Try it: Take every line from the listing below that contains "lines".

* * * * * * *

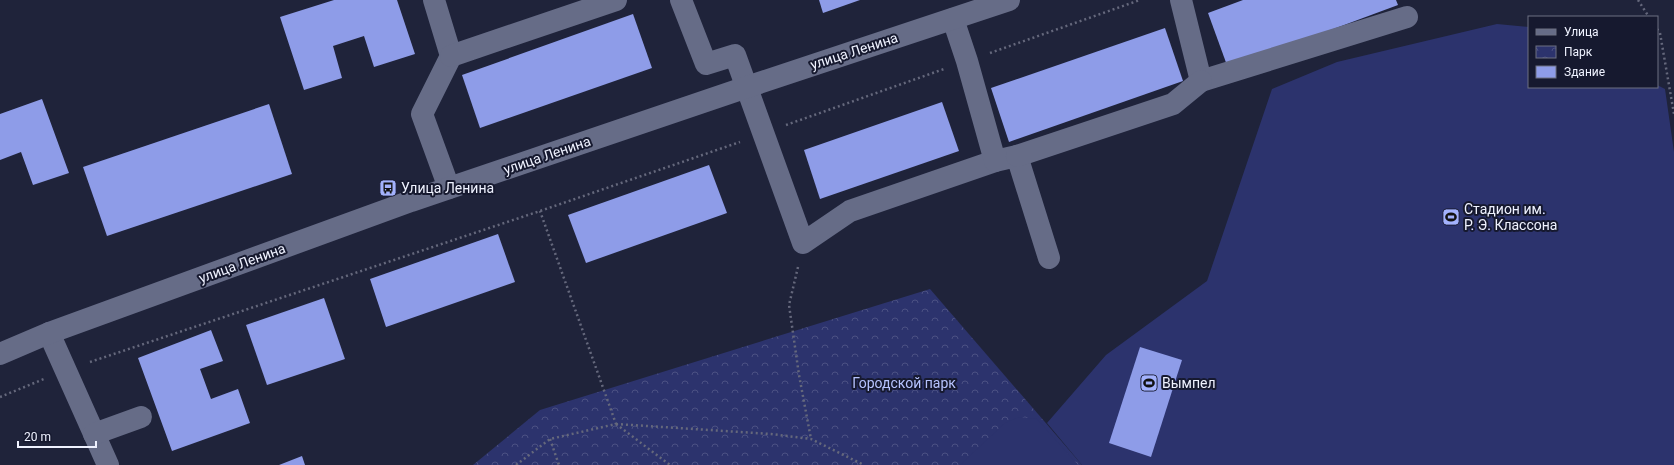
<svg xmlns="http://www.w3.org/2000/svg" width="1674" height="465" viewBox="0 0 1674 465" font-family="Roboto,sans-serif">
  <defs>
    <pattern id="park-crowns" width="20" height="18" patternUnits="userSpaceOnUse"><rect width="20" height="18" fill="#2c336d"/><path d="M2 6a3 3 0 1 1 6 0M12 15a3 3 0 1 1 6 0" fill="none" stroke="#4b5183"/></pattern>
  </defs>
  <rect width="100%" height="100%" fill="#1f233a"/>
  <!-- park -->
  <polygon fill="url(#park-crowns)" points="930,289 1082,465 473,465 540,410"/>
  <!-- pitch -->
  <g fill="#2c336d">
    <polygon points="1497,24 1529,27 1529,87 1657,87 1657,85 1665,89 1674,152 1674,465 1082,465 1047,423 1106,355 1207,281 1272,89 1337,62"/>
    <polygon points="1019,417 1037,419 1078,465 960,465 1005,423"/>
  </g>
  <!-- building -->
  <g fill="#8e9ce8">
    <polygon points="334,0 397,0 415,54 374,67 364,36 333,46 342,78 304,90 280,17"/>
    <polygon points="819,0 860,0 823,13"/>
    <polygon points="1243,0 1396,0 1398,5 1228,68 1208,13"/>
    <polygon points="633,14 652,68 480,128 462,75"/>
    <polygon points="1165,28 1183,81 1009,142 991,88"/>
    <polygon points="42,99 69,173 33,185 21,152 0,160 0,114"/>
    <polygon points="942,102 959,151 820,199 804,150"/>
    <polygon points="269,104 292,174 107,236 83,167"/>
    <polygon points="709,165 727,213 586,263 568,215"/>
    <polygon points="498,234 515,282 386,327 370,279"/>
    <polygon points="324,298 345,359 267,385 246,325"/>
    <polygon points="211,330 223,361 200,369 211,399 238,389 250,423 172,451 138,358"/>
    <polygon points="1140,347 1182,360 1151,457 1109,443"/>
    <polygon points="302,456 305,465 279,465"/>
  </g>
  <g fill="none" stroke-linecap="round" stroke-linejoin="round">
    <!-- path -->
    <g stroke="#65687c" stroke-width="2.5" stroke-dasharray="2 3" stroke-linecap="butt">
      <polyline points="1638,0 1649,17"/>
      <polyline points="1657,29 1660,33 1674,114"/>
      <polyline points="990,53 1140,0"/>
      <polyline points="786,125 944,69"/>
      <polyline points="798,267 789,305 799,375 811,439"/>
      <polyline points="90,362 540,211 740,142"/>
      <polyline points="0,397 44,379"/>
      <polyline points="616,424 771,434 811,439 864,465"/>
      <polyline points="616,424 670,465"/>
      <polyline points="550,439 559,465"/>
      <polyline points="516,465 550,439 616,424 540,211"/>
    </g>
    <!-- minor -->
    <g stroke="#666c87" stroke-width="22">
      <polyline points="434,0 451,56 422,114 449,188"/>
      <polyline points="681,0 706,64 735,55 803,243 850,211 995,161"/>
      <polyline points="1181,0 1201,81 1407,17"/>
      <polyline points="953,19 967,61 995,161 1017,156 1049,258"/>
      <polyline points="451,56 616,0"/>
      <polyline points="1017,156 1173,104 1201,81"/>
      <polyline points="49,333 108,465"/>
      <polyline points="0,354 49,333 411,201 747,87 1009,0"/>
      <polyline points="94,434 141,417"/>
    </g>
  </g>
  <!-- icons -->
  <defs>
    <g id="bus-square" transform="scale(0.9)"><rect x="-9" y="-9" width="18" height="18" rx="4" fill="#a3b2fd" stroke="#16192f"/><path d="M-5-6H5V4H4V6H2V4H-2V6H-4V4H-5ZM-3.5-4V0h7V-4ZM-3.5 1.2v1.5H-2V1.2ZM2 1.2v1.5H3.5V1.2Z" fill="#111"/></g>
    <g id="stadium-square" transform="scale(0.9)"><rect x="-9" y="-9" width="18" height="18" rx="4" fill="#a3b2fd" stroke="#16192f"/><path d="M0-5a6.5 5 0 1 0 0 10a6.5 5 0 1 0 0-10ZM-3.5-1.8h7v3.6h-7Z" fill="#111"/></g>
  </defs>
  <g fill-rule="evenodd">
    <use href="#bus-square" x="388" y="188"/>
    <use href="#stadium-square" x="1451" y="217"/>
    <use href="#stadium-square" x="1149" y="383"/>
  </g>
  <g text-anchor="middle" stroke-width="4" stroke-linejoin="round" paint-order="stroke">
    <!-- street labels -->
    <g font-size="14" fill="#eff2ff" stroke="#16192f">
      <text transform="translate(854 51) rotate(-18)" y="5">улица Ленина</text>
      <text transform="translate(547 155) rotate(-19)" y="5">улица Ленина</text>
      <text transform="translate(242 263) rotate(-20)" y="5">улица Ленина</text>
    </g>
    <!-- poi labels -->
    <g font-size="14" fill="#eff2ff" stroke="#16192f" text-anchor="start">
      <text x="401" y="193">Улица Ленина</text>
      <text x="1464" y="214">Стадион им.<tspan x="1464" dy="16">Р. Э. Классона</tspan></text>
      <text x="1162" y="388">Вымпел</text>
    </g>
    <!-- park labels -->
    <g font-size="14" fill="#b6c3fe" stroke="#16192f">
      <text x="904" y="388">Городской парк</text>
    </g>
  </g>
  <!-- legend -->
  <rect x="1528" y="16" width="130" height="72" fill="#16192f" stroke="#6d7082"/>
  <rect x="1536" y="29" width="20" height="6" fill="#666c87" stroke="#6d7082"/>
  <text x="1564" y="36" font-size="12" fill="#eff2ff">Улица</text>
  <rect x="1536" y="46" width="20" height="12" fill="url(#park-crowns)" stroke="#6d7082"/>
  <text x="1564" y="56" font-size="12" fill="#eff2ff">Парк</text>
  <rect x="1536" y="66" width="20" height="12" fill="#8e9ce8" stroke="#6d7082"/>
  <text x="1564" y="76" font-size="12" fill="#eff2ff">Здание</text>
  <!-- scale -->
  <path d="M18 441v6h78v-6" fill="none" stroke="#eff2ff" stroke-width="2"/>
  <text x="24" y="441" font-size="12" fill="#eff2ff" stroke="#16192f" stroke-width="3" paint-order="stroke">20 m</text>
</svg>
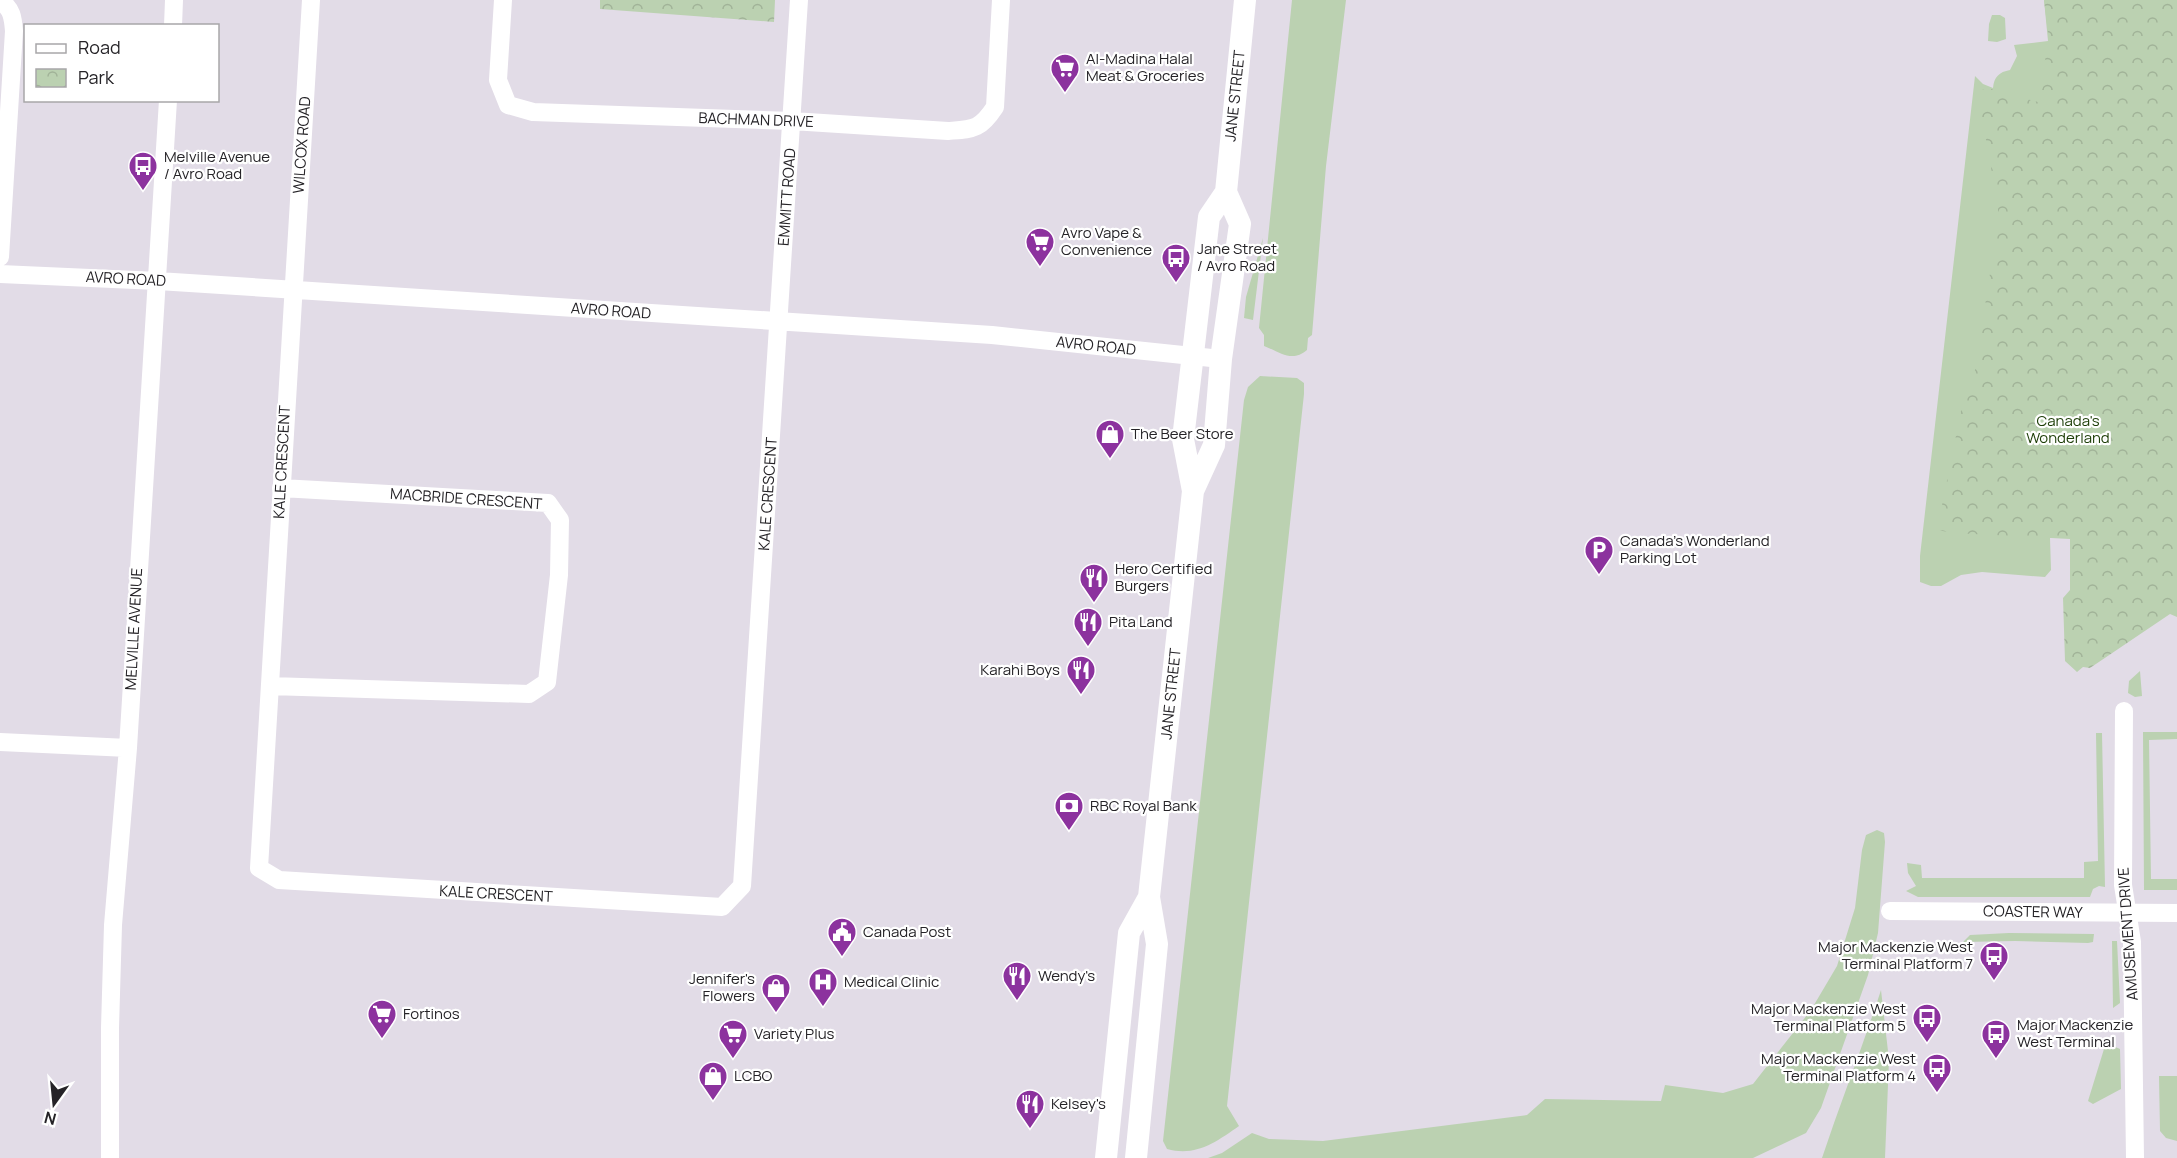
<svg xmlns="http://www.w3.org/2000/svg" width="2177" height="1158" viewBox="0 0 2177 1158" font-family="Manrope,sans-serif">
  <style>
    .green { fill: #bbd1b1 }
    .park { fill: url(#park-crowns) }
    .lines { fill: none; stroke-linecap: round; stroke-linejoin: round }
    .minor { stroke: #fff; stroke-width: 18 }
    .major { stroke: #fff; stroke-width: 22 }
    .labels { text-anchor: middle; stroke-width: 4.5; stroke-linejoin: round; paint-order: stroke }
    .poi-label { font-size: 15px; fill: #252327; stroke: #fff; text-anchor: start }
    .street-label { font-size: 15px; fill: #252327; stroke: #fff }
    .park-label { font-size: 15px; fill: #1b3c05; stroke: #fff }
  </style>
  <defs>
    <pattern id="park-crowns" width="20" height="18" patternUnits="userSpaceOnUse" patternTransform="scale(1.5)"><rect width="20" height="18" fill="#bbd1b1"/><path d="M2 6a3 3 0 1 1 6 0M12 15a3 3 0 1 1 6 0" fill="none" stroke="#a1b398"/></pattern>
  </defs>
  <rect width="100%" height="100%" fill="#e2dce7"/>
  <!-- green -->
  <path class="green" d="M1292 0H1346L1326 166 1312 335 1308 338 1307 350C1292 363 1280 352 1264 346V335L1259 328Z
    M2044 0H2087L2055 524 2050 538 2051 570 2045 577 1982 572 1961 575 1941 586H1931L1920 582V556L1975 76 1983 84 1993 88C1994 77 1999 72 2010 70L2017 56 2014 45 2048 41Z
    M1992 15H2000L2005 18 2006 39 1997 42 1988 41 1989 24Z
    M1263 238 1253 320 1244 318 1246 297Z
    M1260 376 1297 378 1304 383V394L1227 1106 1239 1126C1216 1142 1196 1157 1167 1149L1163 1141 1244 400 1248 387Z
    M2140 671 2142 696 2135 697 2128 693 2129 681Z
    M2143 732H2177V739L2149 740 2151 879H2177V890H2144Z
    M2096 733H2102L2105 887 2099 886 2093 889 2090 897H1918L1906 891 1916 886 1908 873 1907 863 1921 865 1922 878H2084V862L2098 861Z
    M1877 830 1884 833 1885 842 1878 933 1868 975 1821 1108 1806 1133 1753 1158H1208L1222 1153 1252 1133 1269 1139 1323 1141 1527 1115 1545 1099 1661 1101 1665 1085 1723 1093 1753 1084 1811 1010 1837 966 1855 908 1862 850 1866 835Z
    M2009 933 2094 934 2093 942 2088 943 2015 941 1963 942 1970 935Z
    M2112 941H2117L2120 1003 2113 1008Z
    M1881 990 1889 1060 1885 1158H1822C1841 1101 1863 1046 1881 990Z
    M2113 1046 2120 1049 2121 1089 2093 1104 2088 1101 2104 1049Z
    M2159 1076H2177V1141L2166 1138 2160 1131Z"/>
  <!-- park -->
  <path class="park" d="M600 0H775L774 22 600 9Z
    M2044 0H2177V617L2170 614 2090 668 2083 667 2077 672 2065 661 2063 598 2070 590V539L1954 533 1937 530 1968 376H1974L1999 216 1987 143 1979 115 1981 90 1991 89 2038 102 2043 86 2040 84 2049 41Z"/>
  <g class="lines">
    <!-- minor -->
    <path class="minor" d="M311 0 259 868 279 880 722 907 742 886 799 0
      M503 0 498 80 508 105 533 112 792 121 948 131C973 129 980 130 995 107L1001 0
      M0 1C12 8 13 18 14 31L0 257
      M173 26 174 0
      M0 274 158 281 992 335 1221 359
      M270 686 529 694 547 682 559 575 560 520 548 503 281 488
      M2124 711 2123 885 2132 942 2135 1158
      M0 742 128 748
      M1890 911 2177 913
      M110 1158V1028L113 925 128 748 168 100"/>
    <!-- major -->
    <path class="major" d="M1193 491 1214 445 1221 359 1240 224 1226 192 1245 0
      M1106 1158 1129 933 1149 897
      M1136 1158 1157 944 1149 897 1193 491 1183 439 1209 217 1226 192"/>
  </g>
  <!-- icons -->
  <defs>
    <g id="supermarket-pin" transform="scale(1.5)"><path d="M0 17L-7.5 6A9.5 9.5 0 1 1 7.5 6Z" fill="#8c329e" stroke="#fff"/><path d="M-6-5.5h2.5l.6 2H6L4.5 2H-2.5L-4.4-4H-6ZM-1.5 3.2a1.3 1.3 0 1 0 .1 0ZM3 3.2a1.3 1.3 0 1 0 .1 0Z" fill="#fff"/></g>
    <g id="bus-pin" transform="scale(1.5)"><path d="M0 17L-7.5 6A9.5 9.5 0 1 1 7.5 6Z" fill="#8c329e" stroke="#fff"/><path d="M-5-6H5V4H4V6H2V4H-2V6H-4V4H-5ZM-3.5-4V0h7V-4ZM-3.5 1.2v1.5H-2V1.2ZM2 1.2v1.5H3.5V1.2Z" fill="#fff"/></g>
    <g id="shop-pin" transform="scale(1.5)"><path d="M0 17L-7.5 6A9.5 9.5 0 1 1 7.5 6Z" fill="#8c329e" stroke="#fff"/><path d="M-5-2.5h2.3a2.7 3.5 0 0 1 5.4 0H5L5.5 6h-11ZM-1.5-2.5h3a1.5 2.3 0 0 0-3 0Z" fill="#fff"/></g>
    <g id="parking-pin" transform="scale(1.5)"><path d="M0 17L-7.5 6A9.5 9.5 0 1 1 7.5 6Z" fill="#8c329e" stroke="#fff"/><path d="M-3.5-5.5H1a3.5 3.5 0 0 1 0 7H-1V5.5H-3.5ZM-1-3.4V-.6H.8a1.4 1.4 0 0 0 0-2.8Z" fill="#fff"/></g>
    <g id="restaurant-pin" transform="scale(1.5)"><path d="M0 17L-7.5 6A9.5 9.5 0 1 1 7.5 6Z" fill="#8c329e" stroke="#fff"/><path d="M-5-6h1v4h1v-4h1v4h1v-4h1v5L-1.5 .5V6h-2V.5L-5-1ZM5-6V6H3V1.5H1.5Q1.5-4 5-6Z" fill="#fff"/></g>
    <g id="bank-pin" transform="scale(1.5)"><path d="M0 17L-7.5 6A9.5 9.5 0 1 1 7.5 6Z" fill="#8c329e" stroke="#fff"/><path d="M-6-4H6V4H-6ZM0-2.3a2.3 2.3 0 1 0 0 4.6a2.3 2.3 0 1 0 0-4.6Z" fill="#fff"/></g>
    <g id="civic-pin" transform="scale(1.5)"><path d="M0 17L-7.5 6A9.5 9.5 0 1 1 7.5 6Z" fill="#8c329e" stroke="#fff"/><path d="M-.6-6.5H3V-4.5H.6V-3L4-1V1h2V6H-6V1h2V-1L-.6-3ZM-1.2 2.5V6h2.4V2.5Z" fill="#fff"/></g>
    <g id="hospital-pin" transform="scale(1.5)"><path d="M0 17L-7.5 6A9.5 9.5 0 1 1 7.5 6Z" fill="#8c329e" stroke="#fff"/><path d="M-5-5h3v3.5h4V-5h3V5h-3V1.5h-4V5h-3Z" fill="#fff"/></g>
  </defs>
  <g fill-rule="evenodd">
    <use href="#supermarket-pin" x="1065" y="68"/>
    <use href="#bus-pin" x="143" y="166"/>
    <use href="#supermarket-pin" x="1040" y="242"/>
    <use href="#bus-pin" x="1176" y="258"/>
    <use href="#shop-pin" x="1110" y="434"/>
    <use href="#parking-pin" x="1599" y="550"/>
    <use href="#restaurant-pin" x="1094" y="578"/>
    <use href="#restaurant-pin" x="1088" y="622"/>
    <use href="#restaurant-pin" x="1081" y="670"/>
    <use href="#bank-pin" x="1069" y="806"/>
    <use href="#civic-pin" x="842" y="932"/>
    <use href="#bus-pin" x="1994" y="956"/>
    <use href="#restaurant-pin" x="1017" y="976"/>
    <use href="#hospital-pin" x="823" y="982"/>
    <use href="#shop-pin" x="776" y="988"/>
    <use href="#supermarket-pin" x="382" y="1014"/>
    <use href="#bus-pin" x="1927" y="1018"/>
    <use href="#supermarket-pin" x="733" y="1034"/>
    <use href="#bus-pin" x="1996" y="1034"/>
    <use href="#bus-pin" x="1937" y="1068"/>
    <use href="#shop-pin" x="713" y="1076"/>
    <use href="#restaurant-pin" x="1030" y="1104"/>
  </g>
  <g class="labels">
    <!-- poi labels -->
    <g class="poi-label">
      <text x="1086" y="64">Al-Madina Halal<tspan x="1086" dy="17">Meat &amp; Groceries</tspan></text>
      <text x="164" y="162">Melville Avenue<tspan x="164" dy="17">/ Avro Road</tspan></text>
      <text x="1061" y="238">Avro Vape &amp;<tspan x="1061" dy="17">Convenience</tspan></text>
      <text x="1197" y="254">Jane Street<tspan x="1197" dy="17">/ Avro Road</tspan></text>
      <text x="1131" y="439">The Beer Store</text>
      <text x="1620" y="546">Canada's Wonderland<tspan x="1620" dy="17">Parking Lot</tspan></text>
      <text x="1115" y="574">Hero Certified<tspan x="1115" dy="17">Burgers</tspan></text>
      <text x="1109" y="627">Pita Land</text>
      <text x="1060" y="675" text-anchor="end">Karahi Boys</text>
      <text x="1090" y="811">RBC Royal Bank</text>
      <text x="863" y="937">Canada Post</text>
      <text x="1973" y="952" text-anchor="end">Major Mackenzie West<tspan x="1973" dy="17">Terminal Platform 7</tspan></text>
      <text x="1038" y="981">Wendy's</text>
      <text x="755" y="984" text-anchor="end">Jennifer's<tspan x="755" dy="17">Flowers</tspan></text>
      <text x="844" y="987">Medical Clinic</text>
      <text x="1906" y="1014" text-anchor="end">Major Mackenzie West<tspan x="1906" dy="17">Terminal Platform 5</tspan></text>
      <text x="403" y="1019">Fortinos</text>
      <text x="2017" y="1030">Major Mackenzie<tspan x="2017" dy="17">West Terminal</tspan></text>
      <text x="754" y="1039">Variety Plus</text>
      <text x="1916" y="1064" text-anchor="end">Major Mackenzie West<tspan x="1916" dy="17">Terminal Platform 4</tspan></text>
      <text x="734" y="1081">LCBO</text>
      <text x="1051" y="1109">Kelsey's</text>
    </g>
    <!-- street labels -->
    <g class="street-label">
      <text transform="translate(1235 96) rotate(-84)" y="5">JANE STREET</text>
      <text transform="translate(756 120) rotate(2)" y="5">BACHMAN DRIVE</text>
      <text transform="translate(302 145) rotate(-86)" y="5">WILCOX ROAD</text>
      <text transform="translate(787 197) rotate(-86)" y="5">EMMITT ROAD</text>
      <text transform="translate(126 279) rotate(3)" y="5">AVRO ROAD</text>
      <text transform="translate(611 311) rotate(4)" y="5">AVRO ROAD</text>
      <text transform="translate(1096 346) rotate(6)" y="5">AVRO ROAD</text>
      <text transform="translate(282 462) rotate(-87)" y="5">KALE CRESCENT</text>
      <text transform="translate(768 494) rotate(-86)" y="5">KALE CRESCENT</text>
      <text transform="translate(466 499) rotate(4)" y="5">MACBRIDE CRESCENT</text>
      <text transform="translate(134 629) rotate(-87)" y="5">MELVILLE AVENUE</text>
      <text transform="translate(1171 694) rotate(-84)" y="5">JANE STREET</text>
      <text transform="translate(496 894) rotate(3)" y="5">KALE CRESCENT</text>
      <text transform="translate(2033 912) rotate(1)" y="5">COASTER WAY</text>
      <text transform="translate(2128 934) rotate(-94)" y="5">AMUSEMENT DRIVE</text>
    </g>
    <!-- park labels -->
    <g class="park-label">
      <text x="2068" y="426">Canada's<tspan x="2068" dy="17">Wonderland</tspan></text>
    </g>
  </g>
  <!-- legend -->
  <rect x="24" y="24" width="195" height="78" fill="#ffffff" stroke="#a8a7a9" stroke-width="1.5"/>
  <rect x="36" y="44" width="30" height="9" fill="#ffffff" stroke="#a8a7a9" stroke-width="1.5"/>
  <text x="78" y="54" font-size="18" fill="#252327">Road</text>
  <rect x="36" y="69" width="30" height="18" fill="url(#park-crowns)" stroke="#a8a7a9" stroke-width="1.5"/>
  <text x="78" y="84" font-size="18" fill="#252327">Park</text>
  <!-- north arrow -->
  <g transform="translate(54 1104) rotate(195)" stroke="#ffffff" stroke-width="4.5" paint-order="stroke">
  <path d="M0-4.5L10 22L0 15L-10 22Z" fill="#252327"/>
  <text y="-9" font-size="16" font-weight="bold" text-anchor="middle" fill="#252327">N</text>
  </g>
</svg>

* * * * * * *

Finished task:
    .lines { fill: none; stroke-linecap: round; stroke-linejoin: round }
  <g class="lines">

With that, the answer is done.